Image:draw into itself with y offset: acts differently on hardware vs. Simulator (1.12.3)

When I take an image and draw it onto itself shifted downward (a portion of a scroll routine I'm working on) like this...

gfx.pushContext(test)
	test:draw(0,24)
gfx.popContext()

test:draw(0,0)

... the Simulator behaves as I'd hoped: the whole image is shifted down, with the top portion left behind as a duplicate band (where I'll be drawing new content next).

But on actual hardware, that band gets duplicated endlessly downward. Which would make sense if I was looping this, but I'm not! (Only a down shift seems to do this. Shifting up or sideways works fine.)

I'm not 100% sure what behavior is intended, but I figured the Simulator and hardware ought to act the same.

Workaround: spending a tiny bit of resources to use an intermediate copy resolves the difference, as follows:

test:copy():draw(0,24)

Run the attached Lua project on Simulator vs. hardware and you'll see the difference:

Test for draw bug on hardware.zip (256.7 KB)

I'm not surprised by the duplication, since it's basically a feedback loop. You're drawing row 0 into row 24, which then gets copied into row 48, etc. It's weird that it doesn't happen in the simulator. Turns out what's happening is because the image data is lined up just right, it's doing a copy draw, there's no stencil or image mask, and so on.. we can skip the complicated drawing function that handles every single edge case and just do a plain old memcpy(). And that's where it's different: On the device this does a for loop and doesn't care that it's writing over itself, but on the simulator it checks for that and works around it, probably by writing from back to front instead.

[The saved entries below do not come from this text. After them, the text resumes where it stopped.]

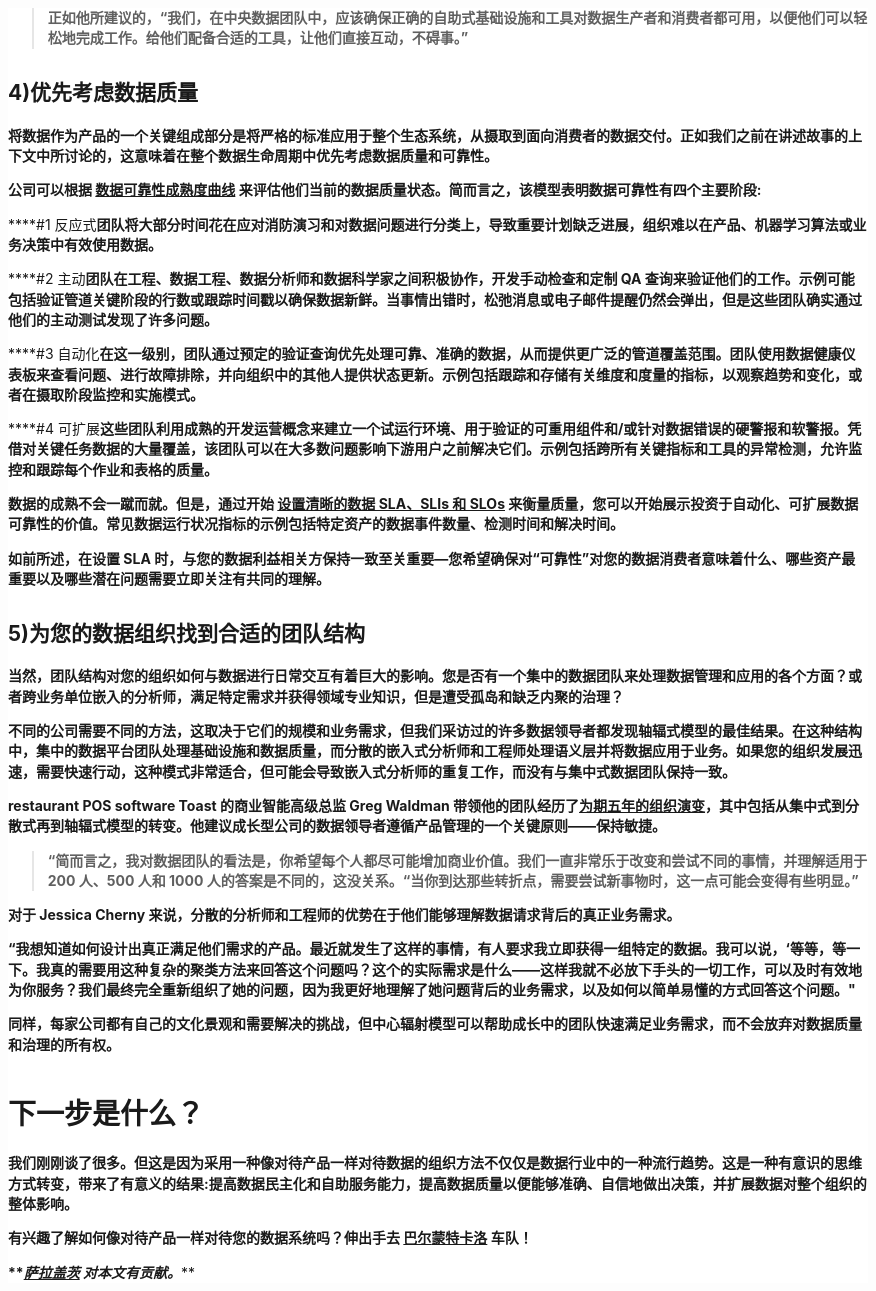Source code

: > **正如他所建议的，“我们，在中央数据团队中，应该确保正确的自助式基础设施和工具对数据生产者和消费者都可用，以便他们可以轻松地完成工作。给他们配备合适的工具，让他们直接互动，不碍事。”**

## **4)优先考虑数据质量**

**将数据作为产品的一个关键组成部分是将严格的标准应用于整个生态系统，从摄取到面向消费者的数据交付。正如我们之前在讲述故事的上下文中所讨论的，这意味着在整个数据生命周期中优先考虑数据质量和可靠性。**

**公司可以根据 [**数据可靠性成熟度曲线**](https://www.montecarlodata.com/closing-the-data-downtime-gap/) 来评估他们当前的数据质量状态。简而言之，该模型表明数据可靠性有四个主要阶段:**

****#1 反应式**团队将大部分时间花在应对消防演习和对数据问题进行分类上，导致重要计划缺乏进展，组织难以在产品、机器学习算法或业务决策中有效使用数据。**

****#2 主动**团队在工程、数据工程、数据分析师和数据科学家之间积极协作，开发手动检查和定制 QA 查询来验证他们的工作。示例可能包括验证管道关键阶段的行数或跟踪时间戳以确保数据新鲜。当事情出错时，松弛消息或电子邮件提醒仍然会弹出，但是这些团队确实通过他们的主动测试发现了许多问题。**

****#3 自动化**在这一级别，团队通过预定的验证查询优先处理可靠、准确的数据，从而提供更广泛的管道覆盖范围。团队使用数据健康仪表板来查看问题、进行故障排除，并向组织中的其他人提供状态更新。示例包括跟踪和存储有关维度和度量的指标，以观察趋势和变化，或者在摄取阶段监控和实施模式。**

****#4 可扩展**这些团队利用成熟的开发运营概念来建立一个试运行环境、用于验证的可重用组件和/或针对数据错误的硬警报和软警报。凭借对关键任务数据的大量覆盖，该团队可以在大多数问题影响下游用户之前解决它们。示例包括跨所有关键指标和工具的异常检测，允许监控和跟踪每个作业和表格的质量。**

**数据的成熟不会一蹴而就。但是，通过开始 [**设置清晰的数据 SLA、SLIs 和 SLOs**](https://www.montecarlodata.com/how-to-make-your-data-pipelines-more-reliable-with-slas/) 来衡量质量，您可以开始展示投资于自动化、可扩展数据可靠性的价值。常见数据运行状况指标的示例包括特定资产的数据事件数量、检测时间和解决时间。**

**如前所述，在设置 SLA 时，与您的数据利益相关方保持一致至关重要—您希望确保对“可靠性”对您的数据消费者意味着什么、哪些资产最重要以及哪些潜在问题需要立即关注有共同的理解。**

## **5)为您的数据组织找到合适的团队结构**

**当然，团队结构对您的组织如何与数据进行日常交互有着巨大的影响。您是否有一个集中的数据团队来处理数据管理和应用的各个方面？或者跨业务单位嵌入的分析师，满足特定需求并获得领域专业知识，但是遭受孤岛和缺乏内聚的治理？**

**不同的公司需要不同的方法，这取决于它们的规模和业务需求，但我们采访过的许多数据领导者都发现轴辐式模型的最佳结果。在这种结构中，集中的数据平台团队处理基础设施和数据质量，而分散的嵌入式分析师和工程师处理语义层并将数据应用于业务。如果您的组织发展迅速，需要快速行动，这种模式非常适合，但可能会导致嵌入式分析师的重复工作，而没有与集中式数据团队保持一致。**

**restaurant POS software Toast 的商业智能高级总监 Greg Waldman 带领他的团队经历了[为期五年的组织演变](https://www.montecarlodata.com/how-to-choose-the-right-structure-for-your-data-team/)，其中包括从集中式到分散式再到轴辐式模型的转变。他建议成长型公司的数据领导者遵循产品管理的一个关键原则——保持敏捷。**

> **“简而言之，我对数据团队的看法是，你希望每个人都尽可能增加商业价值。我们一直非常乐于改变和尝试不同的事情，并理解适用于 200 人、500 人和 1000 人的答案是不同的，这没关系。“当你到达那些转折点，需要尝试新事物时，这一点可能会变得有些明显。”**

**对于 Jessica Cherny 来说，分散的分析师和工程师的优势在于他们能够理解数据请求背后的真正业务需求。**

**“我想知道如何设计出真正满足他们需求的产品。最近就发生了这样的事情，有人要求我立即获得一组特定的数据。我可以说，‘等等，等一下。我真的需要用这种复杂的聚类方法来回答这个问题吗？**这个**的实际需求是什么——这样我就不必放下手头的一切工作，可以及时有效地为你服务？我们最终完全重新组织了她的问题，因为我更好地理解了她问题背后的业务需求，以及如何以简单易懂的方式回答这个问题。"**

**同样，每家公司都有自己的文化景观和需要解决的挑战，但中心辐射模型可以帮助成长中的团队快速满足业务需求，而不会放弃对数据质量和治理的所有权。**

# **下一步是什么？**

**我们刚刚谈了很多。但这是因为采用一种像对待产品一样对待数据的组织方法不仅仅是数据行业中的一种流行趋势。这是一种有意识的思维方式转变，带来了有意义的结果:**提高数据民主化和自助服务能力**，提高数据质量以便能够准确、自信地做出决策，并扩展数据对整个组织的整体影响。**

****有兴趣了解如何像对待产品一样对待您的数据系统吗？伸出手去** [**巴尔**](https://www.linkedin.com/in/barrmoses/)**[**蒙特卡洛**](https://www.montecarlodata.com/request-a-demo/) **车队！******

****[](https://www.linkedin.com/in/meitao/)**[*萨拉盖茨*](https://www.linkedin.com/in/skgates/) *对本文有贡献。*******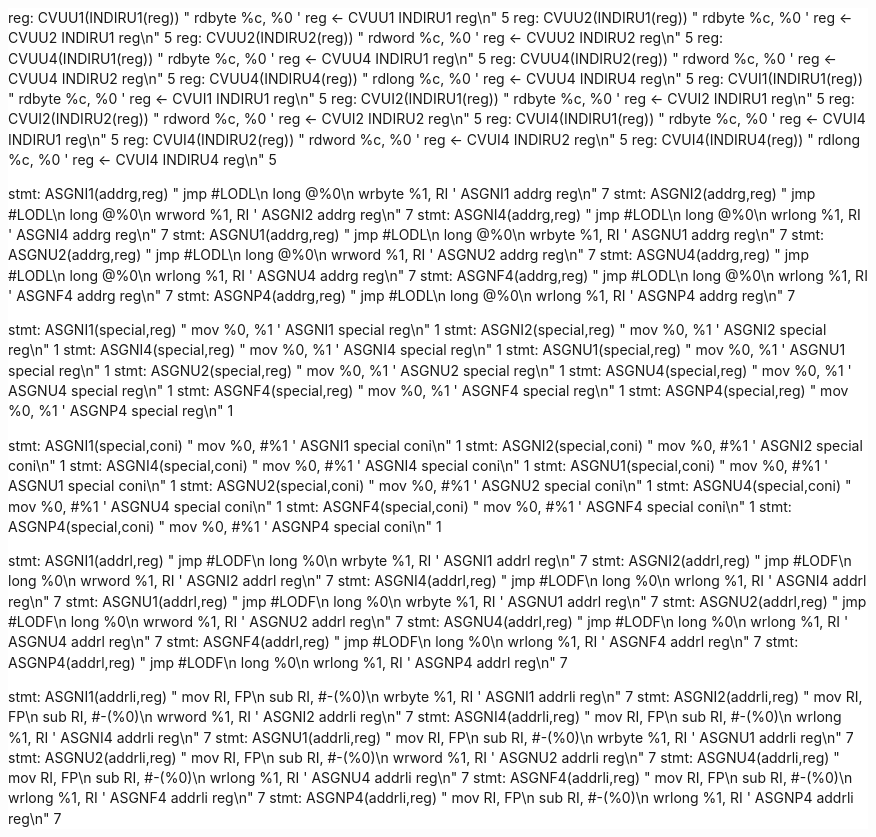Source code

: reg: CVUU1(INDIRU1(reg)) " rdbyte %c, %0 ' reg <- CVUU1 INDIRU1 reg\n" 5
reg: CVUU2(INDIRU1(reg)) " rdbyte %c, %0 ' reg <- CVUU2 INDIRU1 reg\n" 5
reg: CVUU2(INDIRU2(reg)) " rdword %c, %0 ' reg <- CVUU2 INDIRU2 reg\n" 5
reg: CVUU4(INDIRU1(reg)) " rdbyte %c, %0 ' reg <- CVUU4 INDIRU1 reg\n" 5
reg: CVUU4(INDIRU2(reg)) " rdword %c, %0 ' reg <- CVUU4 INDIRU2 reg\n" 5
reg: CVUU4(INDIRU4(reg)) " rdlong %c, %0 ' reg <- CVUU4 INDIRU4 reg\n" 5
reg: CVUI1(INDIRU1(reg)) " rdbyte %c, %0 ' reg <- CVUI1 INDIRU1 reg\n" 5
reg: CVUI2(INDIRU1(reg)) " rdbyte %c, %0 ' reg <- CVUI2 INDIRU1 reg\n" 5
reg: CVUI2(INDIRU2(reg)) " rdword %c, %0 ' reg <- CVUI2 INDIRU2 reg\n" 5
reg: CVUI4(INDIRU1(reg)) " rdbyte %c, %0 ' reg <- CVUI4 INDIRU1 reg\n" 5
reg: CVUI4(INDIRU2(reg)) " rdword %c, %0 ' reg <- CVUI4 INDIRU2 reg\n" 5
reg: CVUI4(INDIRU4(reg)) " rdlong %c, %0 ' reg <- CVUI4 INDIRU4 reg\n" 5

stmt: ASGNI1(addrg,reg)   " jmp #LODL\n long @%0\n wrbyte %1, RI ' ASGNI1 addrg reg\n" 7
stmt: ASGNI2(addrg,reg)   " jmp #LODL\n long @%0\n wrword %1, RI ' ASGNI2 addrg reg\n" 7
stmt: ASGNI4(addrg,reg)   " jmp #LODL\n long @%0\n wrlong %1, RI ' ASGNI4 addrg reg\n" 7
stmt: ASGNU1(addrg,reg)   " jmp #LODL\n long @%0\n wrbyte %1, RI ' ASGNU1 addrg reg\n" 7
stmt: ASGNU2(addrg,reg)   " jmp #LODL\n long @%0\n wrword %1, RI ' ASGNU2 addrg reg\n" 7
stmt: ASGNU4(addrg,reg)   " jmp #LODL\n long @%0\n wrlong %1, RI ' ASGNU4 addrg reg\n" 7
stmt: ASGNF4(addrg,reg)   " jmp #LODL\n long @%0\n wrlong %1, RI ' ASGNF4 addrg reg\n" 7
stmt: ASGNP4(addrg,reg)   " jmp #LODL\n long @%0\n wrlong %1, RI ' ASGNP4 addrg reg\n" 7

stmt: ASGNI1(special,reg)   " mov %0, %1 ' ASGNI1 special reg\n" 1
stmt: ASGNI2(special,reg)   " mov %0, %1 ' ASGNI2 special reg\n" 1
stmt: ASGNI4(special,reg)   " mov %0, %1 ' ASGNI4 special reg\n" 1
stmt: ASGNU1(special,reg)   " mov %0, %1 ' ASGNU1 special reg\n" 1
stmt: ASGNU2(special,reg)   " mov %0, %1 ' ASGNU2 special reg\n" 1
stmt: ASGNU4(special,reg)   " mov %0, %1 ' ASGNU4 special reg\n" 1
stmt: ASGNF4(special,reg)   " mov %0, %1 ' ASGNF4 special reg\n" 1
stmt: ASGNP4(special,reg)   " mov %0, %1 ' ASGNP4 special reg\n" 1

stmt: ASGNI1(special,coni)   " mov %0, #%1 ' ASGNI1 special coni\n" 1
stmt: ASGNI2(special,coni)   " mov %0, #%1 ' ASGNI2 special coni\n" 1
stmt: ASGNI4(special,coni)   " mov %0, #%1 ' ASGNI4 special coni\n" 1
stmt: ASGNU1(special,coni)   " mov %0, #%1 ' ASGNU1 special coni\n" 1
stmt: ASGNU2(special,coni)   " mov %0, #%1 ' ASGNU2 special coni\n" 1
stmt: ASGNU4(special,coni)   " mov %0, #%1 ' ASGNU4 special coni\n" 1
stmt: ASGNF4(special,coni)   " mov %0, #%1 ' ASGNF4 special coni\n" 1
stmt: ASGNP4(special,coni)   " mov %0, #%1 ' ASGNP4 special coni\n" 1

stmt: ASGNI1(addrl,reg)   " jmp #LODF\n long %0\n wrbyte %1, RI ' ASGNI1 addrl reg\n" 7
stmt: ASGNI2(addrl,reg)   " jmp #LODF\n long %0\n wrword %1, RI ' ASGNI2 addrl reg\n" 7
stmt: ASGNI4(addrl,reg)   " jmp #LODF\n long %0\n wrlong %1, RI ' ASGNI4 addrl reg\n" 7
stmt: ASGNU1(addrl,reg)   " jmp #LODF\n long %0\n wrbyte %1, RI ' ASGNU1 addrl reg\n" 7
stmt: ASGNU2(addrl,reg)   " jmp #LODF\n long %0\n wrword %1, RI ' ASGNU2 addrl reg\n" 7
stmt: ASGNU4(addrl,reg)   " jmp #LODF\n long %0\n wrlong %1, RI ' ASGNU4 addrl reg\n" 7
stmt: ASGNF4(addrl,reg)   " jmp #LODF\n long %0\n wrlong %1, RI ' ASGNF4 addrl reg\n" 7
stmt: ASGNP4(addrl,reg)   " jmp #LODF\n long %0\n wrlong %1, RI ' ASGNP4 addrl reg\n" 7

stmt: ASGNI1(addrli,reg)   " mov RI, FP\n sub RI, #-(%0)\n wrbyte %1, RI ' ASGNI1 addrli reg\n" 7
stmt: ASGNI2(addrli,reg)   " mov RI, FP\n sub RI, #-(%0)\n wrword %1, RI ' ASGNI2 addrli reg\n" 7
stmt: ASGNI4(addrli,reg)   " mov RI, FP\n sub RI, #-(%0)\n wrlong %1, RI ' ASGNI4 addrli reg\n" 7
stmt: ASGNU1(addrli,reg)   " mov RI, FP\n sub RI, #-(%0)\n wrbyte %1, RI ' ASGNU1 addrli reg\n" 7
stmt: ASGNU2(addrli,reg)   " mov RI, FP\n sub RI, #-(%0)\n wrword %1, RI ' ASGNU2 addrli reg\n" 7
stmt: ASGNU4(addrli,reg)   " mov RI, FP\n sub RI, #-(%0)\n wrlong %1, RI ' ASGNU4 addrli reg\n" 7
stmt: ASGNF4(addrli,reg)   " mov RI, FP\n sub RI, #-(%0)\n wrlong %1, RI ' ASGNF4 addrli reg\n" 7
stmt: ASGNP4(addrli,reg)   " mov RI, FP\n sub RI, #-(%0)\n wrlong %1, RI ' ASGNP4 addrli reg\n" 7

We could do that on the device too, but this is only used in the shortcut code. If the image has a mask, the data's not lined up, etc. it'll use the more complex code which will feedback into itself--and fixing it there too is a whole 'nother can of worms I don't want to mess with.

I'll have the simulator always draw line-by-line to avoid this mismatch, skipping the optimization where it can do the entire blit in a single memcpy.

Makes sense! The line-by-line process IS the loop.